■ **Work instruction**: Each record below must be returned exactly, with no line left out.

Indoor object tracking data
/---

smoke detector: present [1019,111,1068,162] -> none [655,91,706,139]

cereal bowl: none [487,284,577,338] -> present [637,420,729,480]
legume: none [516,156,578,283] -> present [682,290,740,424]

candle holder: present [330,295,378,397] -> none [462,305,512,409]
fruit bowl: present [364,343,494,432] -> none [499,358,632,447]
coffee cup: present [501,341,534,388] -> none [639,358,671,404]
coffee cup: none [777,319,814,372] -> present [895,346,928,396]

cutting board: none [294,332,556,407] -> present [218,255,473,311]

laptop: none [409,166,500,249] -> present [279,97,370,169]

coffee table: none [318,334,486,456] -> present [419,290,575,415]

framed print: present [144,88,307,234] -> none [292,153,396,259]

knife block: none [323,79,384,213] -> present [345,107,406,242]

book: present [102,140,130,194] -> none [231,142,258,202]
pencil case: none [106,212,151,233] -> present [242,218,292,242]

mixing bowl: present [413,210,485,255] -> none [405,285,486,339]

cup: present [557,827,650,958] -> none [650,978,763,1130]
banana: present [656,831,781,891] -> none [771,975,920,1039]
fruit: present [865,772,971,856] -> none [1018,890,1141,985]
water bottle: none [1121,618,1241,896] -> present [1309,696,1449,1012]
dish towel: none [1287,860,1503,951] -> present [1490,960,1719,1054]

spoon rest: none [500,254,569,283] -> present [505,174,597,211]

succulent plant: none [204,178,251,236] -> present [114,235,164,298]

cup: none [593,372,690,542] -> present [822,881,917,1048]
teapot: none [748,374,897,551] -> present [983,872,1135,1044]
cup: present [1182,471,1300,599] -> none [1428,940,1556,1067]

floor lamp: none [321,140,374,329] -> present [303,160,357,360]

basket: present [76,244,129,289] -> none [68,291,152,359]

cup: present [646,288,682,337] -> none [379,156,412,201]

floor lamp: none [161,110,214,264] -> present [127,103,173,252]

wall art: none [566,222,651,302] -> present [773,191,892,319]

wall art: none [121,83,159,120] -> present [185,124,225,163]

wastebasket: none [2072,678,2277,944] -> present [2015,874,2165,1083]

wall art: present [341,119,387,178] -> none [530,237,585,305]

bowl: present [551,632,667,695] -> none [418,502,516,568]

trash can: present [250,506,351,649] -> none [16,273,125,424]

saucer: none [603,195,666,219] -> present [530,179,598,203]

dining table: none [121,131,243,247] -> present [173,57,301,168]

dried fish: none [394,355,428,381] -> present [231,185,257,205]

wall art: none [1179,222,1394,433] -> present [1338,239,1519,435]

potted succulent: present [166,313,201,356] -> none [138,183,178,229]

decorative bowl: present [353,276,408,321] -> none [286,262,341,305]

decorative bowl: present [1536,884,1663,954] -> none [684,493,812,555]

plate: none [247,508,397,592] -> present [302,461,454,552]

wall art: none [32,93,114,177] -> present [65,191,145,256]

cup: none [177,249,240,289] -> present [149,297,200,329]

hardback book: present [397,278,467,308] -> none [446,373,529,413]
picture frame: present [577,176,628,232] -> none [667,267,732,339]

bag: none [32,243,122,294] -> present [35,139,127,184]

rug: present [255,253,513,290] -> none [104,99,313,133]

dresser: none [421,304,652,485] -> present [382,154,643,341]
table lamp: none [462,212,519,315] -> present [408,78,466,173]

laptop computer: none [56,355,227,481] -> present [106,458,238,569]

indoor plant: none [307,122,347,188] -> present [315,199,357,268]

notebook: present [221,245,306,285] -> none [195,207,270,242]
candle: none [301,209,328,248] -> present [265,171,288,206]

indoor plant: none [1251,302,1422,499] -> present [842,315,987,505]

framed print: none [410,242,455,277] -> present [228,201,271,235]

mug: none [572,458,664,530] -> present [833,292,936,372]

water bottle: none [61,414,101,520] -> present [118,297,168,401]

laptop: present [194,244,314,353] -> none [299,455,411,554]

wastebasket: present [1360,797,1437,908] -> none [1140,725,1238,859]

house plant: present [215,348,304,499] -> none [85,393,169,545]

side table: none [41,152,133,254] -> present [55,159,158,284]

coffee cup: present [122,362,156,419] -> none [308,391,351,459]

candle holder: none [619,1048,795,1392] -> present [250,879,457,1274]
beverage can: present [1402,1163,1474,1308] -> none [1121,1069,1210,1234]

\---

■ **Result below**:
smoke detector: present [1019,111,1068,162] -> none [655,91,706,139]

cereal bowl: none [487,284,577,338] -> present [637,420,729,480]
legume: none [516,156,578,283] -> present [682,290,740,424]

candle holder: present [330,295,378,397] -> none [462,305,512,409]
fruit bowl: present [364,343,494,432] -> none [499,358,632,447]
coffee cup: present [501,341,534,388] -> none [639,358,671,404]
coffee cup: none [777,319,814,372] -> present [895,346,928,396]

cutting board: none [294,332,556,407] -> present [218,255,473,311]

laptop: none [409,166,500,249] -> present [279,97,370,169]

coffee table: none [318,334,486,456] -> present [419,290,575,415]

framed print: present [144,88,307,234] -> none [292,153,396,259]

knife block: none [323,79,384,213] -> present [345,107,406,242]

book: present [102,140,130,194] -> none [231,142,258,202]
pencil case: none [106,212,151,233] -> present [242,218,292,242]

mixing bowl: present [413,210,485,255] -> none [405,285,486,339]

cup: present [557,827,650,958] -> none [650,978,763,1130]
banana: present [656,831,781,891] -> none [771,975,920,1039]
fruit: present [865,772,971,856] -> none [1018,890,1141,985]
water bottle: none [1121,618,1241,896] -> present [1309,696,1449,1012]
dish towel: none [1287,860,1503,951] -> present [1490,960,1719,1054]

spoon rest: none [500,254,569,283] -> present [505,174,597,211]

succulent plant: none [204,178,251,236] -> present [114,235,164,298]

cup: none [593,372,690,542] -> present [822,881,917,1048]
teapot: none [748,374,897,551] -> present [983,872,1135,1044]
cup: present [1182,471,1300,599] -> none [1428,940,1556,1067]

floor lamp: none [321,140,374,329] -> present [303,160,357,360]

basket: present [76,244,129,289] -> none [68,291,152,359]

cup: present [646,288,682,337] -> none [379,156,412,201]

floor lamp: none [161,110,214,264] -> present [127,103,173,252]

wall art: none [566,222,651,302] -> present [773,191,892,319]

wall art: none [121,83,159,120] -> present [185,124,225,163]

wastebasket: none [2072,678,2277,944] -> present [2015,874,2165,1083]

wall art: present [341,119,387,178] -> none [530,237,585,305]

bowl: present [551,632,667,695] -> none [418,502,516,568]

trash can: present [250,506,351,649] -> none [16,273,125,424]

saucer: none [603,195,666,219] -> present [530,179,598,203]

dining table: none [121,131,243,247] -> present [173,57,301,168]

dried fish: none [394,355,428,381] -> present [231,185,257,205]

wall art: none [1179,222,1394,433] -> present [1338,239,1519,435]

potted succulent: present [166,313,201,356] -> none [138,183,178,229]

decorative bowl: present [353,276,408,321] -> none [286,262,341,305]

decorative bowl: present [1536,884,1663,954] -> none [684,493,812,555]

plate: none [247,508,397,592] -> present [302,461,454,552]

wall art: none [32,93,114,177] -> present [65,191,145,256]

cup: none [177,249,240,289] -> present [149,297,200,329]

hardback book: present [397,278,467,308] -> none [446,373,529,413]
picture frame: present [577,176,628,232] -> none [667,267,732,339]

bag: none [32,243,122,294] -> present [35,139,127,184]

rug: present [255,253,513,290] -> none [104,99,313,133]

dresser: none [421,304,652,485] -> present [382,154,643,341]
table lamp: none [462,212,519,315] -> present [408,78,466,173]

laptop computer: none [56,355,227,481] -> present [106,458,238,569]

indoor plant: none [307,122,347,188] -> present [315,199,357,268]

notebook: present [221,245,306,285] -> none [195,207,270,242]
candle: none [301,209,328,248] -> present [265,171,288,206]

indoor plant: none [1251,302,1422,499] -> present [842,315,987,505]

framed print: none [410,242,455,277] -> present [228,201,271,235]

mug: none [572,458,664,530] -> present [833,292,936,372]

water bottle: none [61,414,101,520] -> present [118,297,168,401]

laptop: present [194,244,314,353] -> none [299,455,411,554]

wastebasket: present [1360,797,1437,908] -> none [1140,725,1238,859]

house plant: present [215,348,304,499] -> none [85,393,169,545]

side table: none [41,152,133,254] -> present [55,159,158,284]

coffee cup: present [122,362,156,419] -> none [308,391,351,459]

candle holder: none [619,1048,795,1392] -> present [250,879,457,1274]
beverage can: present [1402,1163,1474,1308] -> none [1121,1069,1210,1234]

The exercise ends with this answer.